First, did I really need ALL the albums, singles and all other recorded media? In my case, no. I wasn’t all too concerned with getting every last single. Most of the B-sides were on Join the Dots (with exception of the B-sides from the latest album), and I was only really interested in two of the live albums. Quite a few of their earlier releases were re-mastered and re-released. Three of the re-mastered albums were re-released in a deluxe pack with an additional CD with rare cuts, demo cuts and other extras. I decided that I would forgo the original release and go for the re-released. This narrowed down my list quite a bit.
Now if I went to Best Buy or Media Play and just bought all these albums at retail price, this would still be quite costly. I had to come up with another plan. Traditional retail stores are not your only option. There are many other places you can shop.
Amazon (www.amazon.com) can be a good place to start looking. Amazon sells new CD’s online, and they have a Marketplace for people to sell their used items as well. Before you search, make sure you have a budget in mind. How much are you willing to spend on a disc? If you find a CD for the right price, take a good look at the listing. What condition is it listed in? Does the seller mention any defects? Does the album have the all the cover art? If you want the CD to be complete, but the front cover art is missing, even at 50 cents it isn’t worth it. Check the seller’s feedback. After each transaction is completed, the buyer can rate the seller. If the seller has a bad rating or a history of bad service, it may be wise to choose another seller. Amazon charges a flat 2.49 shipping fee for each CD.

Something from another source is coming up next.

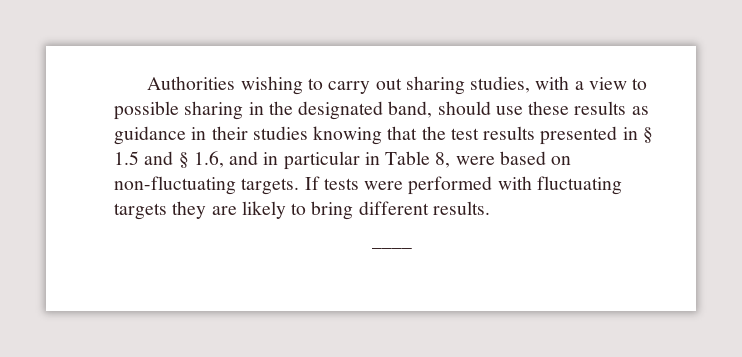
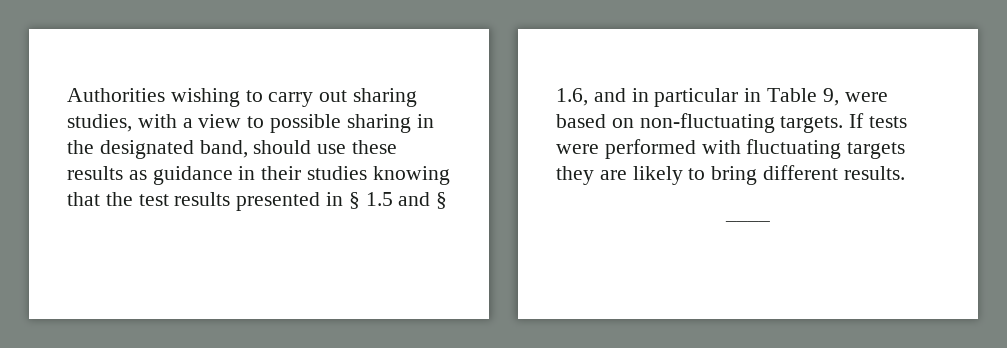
[435,152,451,168] 8, -> [822,88,839,106] 9,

Another place to look is EBay. Just like with Amazon, take a close look at the listing. We once accidentally put a bid in on an incomplete Join the Dots Box set. The item description states that it is a four disc set and has track listing for all four discs, but if you look closely at the description, you discover the seller had briefly mentioned that the box had damage, the booklets were missing at it was only discs 2, 3, and 4. Granted, we won the item at a very fair price (even with it being incomplete), but I wanted to kill my boyfriend for not reading the fine print. EBay also has a feedback system. Make sure the seller is reputable before placing a bid. The big thing to remember with Ebay is to check the shipping rates. Unlike Amazon, Ebay lets the seller set the shipping rate. If the CD is under a dollar, but the shipping is $7.95, is it really worth it?

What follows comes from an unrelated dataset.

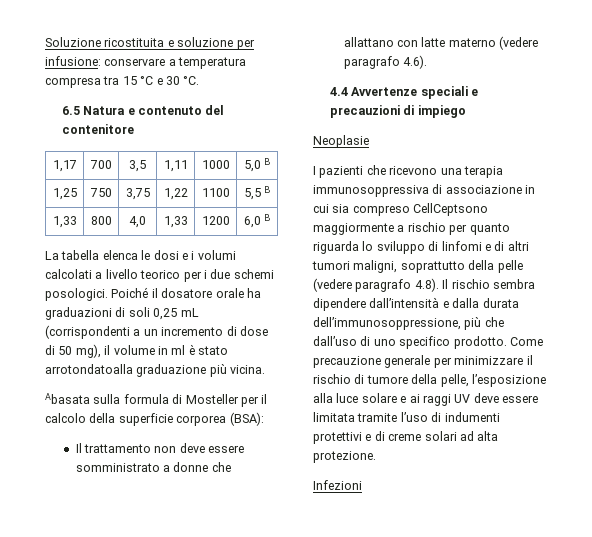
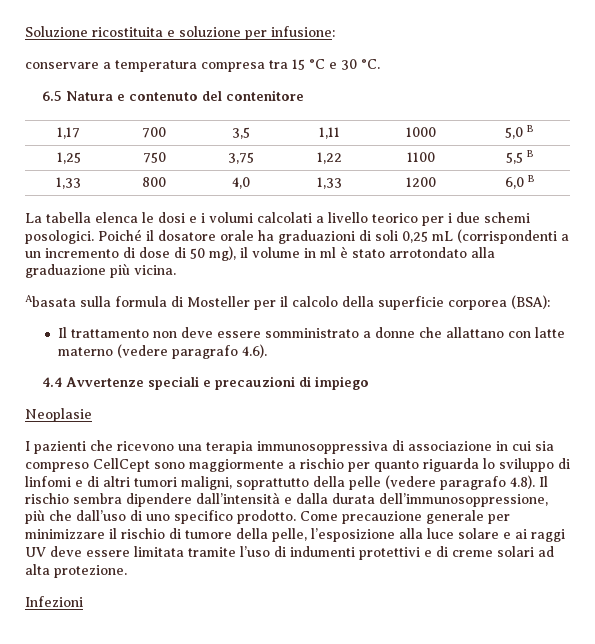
(101, 61) none -> (335, 31) //
[45,364,133,374] arrotondatoalla -> [389,247,495,258] arrotondato alla
[413,203,489,216] CellCeptsono -> [93,458,185,472] CellCept sono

Sometimes the tired and true bargain hunt is still the way to go. Check out garage sales and flea markets. Sometimes people are basically giving away pretty rare albums. Some record stores (like Amoeba) have used CD sections. There are stores dedicated solely to second hand music/media. Check your yellow pages for second hand stores, make a list and set a side a day to rummage through. Places like Half Priced Books will have clearance sections where you can find CD’s for $1-$2 each. It just a matter of taking the time to see if they have what you want.
In the end it is very rewarding. You can replace you old records and tapes, or start your collection for the first time. As you search you may find other treasures you weren’t even looking for. The best part is, you won’t break the bank in the process.